Until 2020, no mRNA vaccine has been approved in the world. Since the approval of different mRNA vaccines for SARS-CoV2 in the current pandemic in 2020, safety issues have become more and more prominent.

mRNA vaccines contain no cellular or animal components, are generally proven to be safe and well tolerated, and show few serious problems. However, clinical experience with acute and long-term side effects is very limited. In some cases, local reactions may occur, such as pain at the injection site, redness, or systemic allergic reactions.

In addition to these local and systemic inflammatory reactions, there are also theoretical risks of uncontrollable inflammation and autoimmunity. This is mainly mediated by the induced IFN1 response. At present, there is no clear evidence that immune induction against mRNA itself occurs. However, in patients with systemic lupus erythematosus and other autoimmune diseases, it has been suggested that the development of anti-auto RNA antibodies may trigger and progress autoimmunity.

In addition, the residual risk of toxic side effects associated with delivery compounds, complexing agents, and possible inserted nucleotides still exists. For the latter, it must be considered that these side effects may only appear for a long time after treatment.

 

 

Future direction


Most cancer vaccine trials have limited success rates in patients with advanced disease or treatment of refractory tumors. Most often, effective T cell induction activation is the main obstacle. There are many techniques to improve the delivery, composition, immunogenicity, or translatability of mRNA. However, several specific factors of the immune response to tumors need to be considered. These include the best time for vaccine application, the choice of target antigen, the control of the tumor microenvironment, and other potential joint applications that may produce synergistic anti-tumor effects.
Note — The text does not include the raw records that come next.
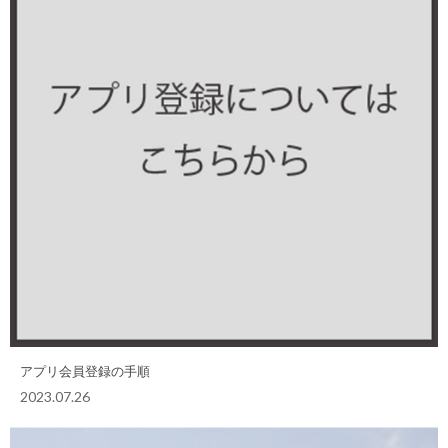
アプリ会員登録の手順
2023.07.26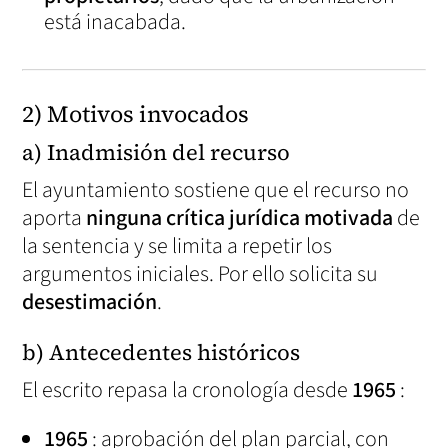
está inacabada.
2) Motivos invocados
a) Inadmisión del recurso
El ayuntamiento sostiene que el recurso no
aporta
ninguna crítica jurídica motivada
de
la sentencia y se limita a repetir los
argumentos iniciales. Por ello solicita su
desestimación
.
b) Antecedentes históricos
El escrito repasa la cronología desde
1965
:
1965
: aprobación del plan parcial, con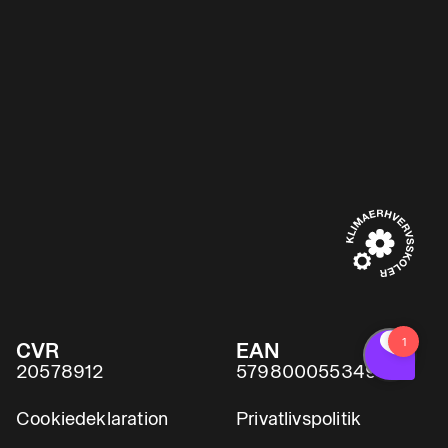
CVR
EAN
20578912
5798000553491
Cookiedeklaration
Privatlivspolitik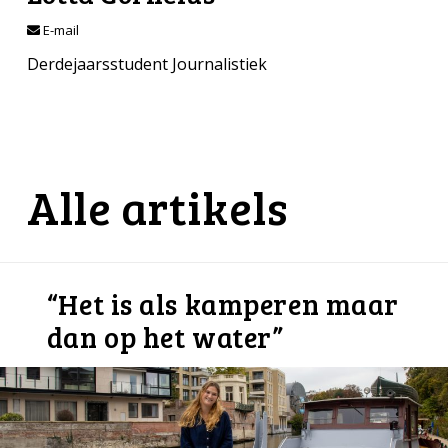
E-mail
Derdejaarsstudent Journalistiek
Alle artikels
“Het is als kamperen maar
dan op het water”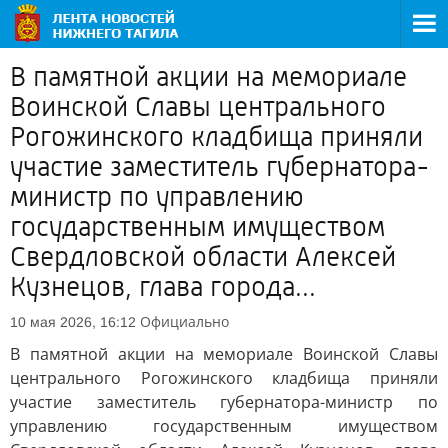
В памятной акции на мемориале
Воинской Славы центрального
Рогожинского кладбища приняли
участие заместитель губернатора-
министр по управлению
государственным имуществом
Свердловской области Алексей
Кузнецов, глава города...
Официально
10 мая 2026, 16:12
В памятной акции на мемориале Воинской Славы
центрального Рогожинского кладбища приняли
участие заместитель губернатора-министр по
управлению государственным имуществом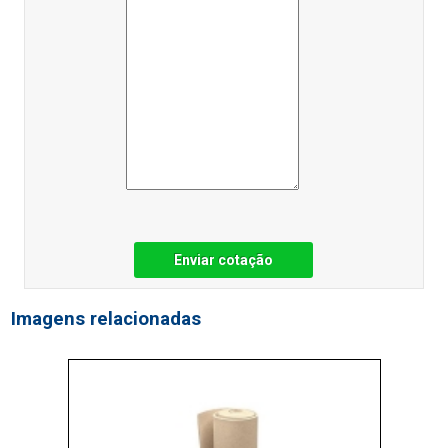
Enviar cotação
Imagens relacionadas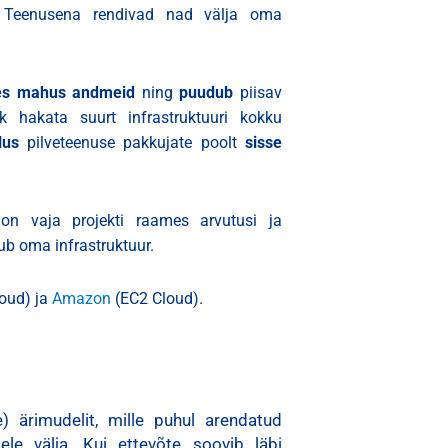
 Teenusena rendivad nad välja oma
es mahus
andmeid
ning
puudub
piisav
k hakata suurt infrastruktuuri kokku
lus
pilveteenuse pakkujate poolt
sisse
l on vaja projekti raames arvutusi ja
ub oma infrastruktuur.
oud) ja
Amazon
(EC2 Cloud).
 ärimudelit, mille puhul arendatud
ele välja. Kui ettevõte soovib läbi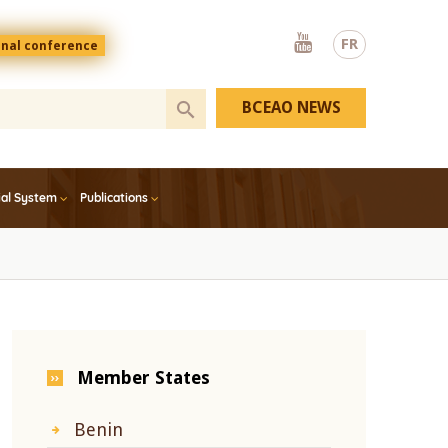
Youtube
FR
onal conference
BCEAO NEWS
ial System
Publications
Member States
Benin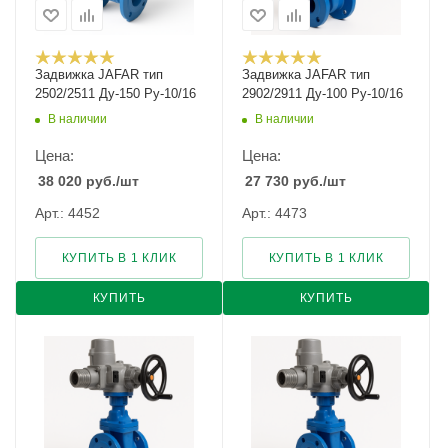
Задвижка JAFAR тип
Задвижка JAFAR тип
2502/2511 Ду-150 Ру-10/16
2902/2911 Ду-100 Ру-10/16
В наличии
В наличии
Цена:
Цена:
38 020
руб.
/шт
27 730
руб.
/шт
Арт.: 4452
Арт.: 4473
КУПИТЬ В 1 КЛИК
КУПИТЬ В 1 КЛИК
КУПИТЬ
КУПИТЬ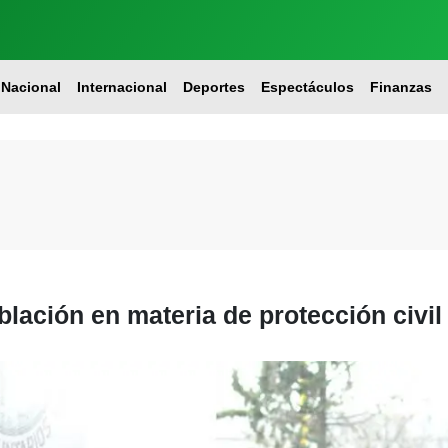
Nacional
Internacional
Deportes
Espectáculos
Finanzas
blación en materia de protección civil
In addition, mRNA vaccines can not only encode specific antigens, but also can be used for the transient expression of antigen-specific TCRs or CARs. If these mRNAs are transfected into immune cells such as T cells or natural killer cells, the transfected cells can recognize and eliminate tumor cells that express the target antigen. For example, in one study, mRNA was applied to transient T cells expressing epidermal growth factor receptor (EGFR)-specific CARs to eradicate EGFR-expressing tumor cells.

In another study on solid tumors, the second generation CLDN6-CAR was designed, equipped with a 4-1BB costimulatory domain. This CAR is combined with an intravenously applied RNA-encoding liposomal antigen (RNA-LPX). This CAR-T cell amplified RNA vaccine (CARVac) triggers an IFN1-driven immune response, leading to antigen-specific T cells Induction and clonal proliferation. Impressively, in several mouse tumor models, these methods significantly reduced tumor growth.

In short, the first approval of mRNA vaccines paved the way for the application of tumor mRNA vaccines and outlined the prospects for future anti-cancer treatments. In particular, the importance of the combination concept will promote the future anti-cancer treatment of mRNA vaccines.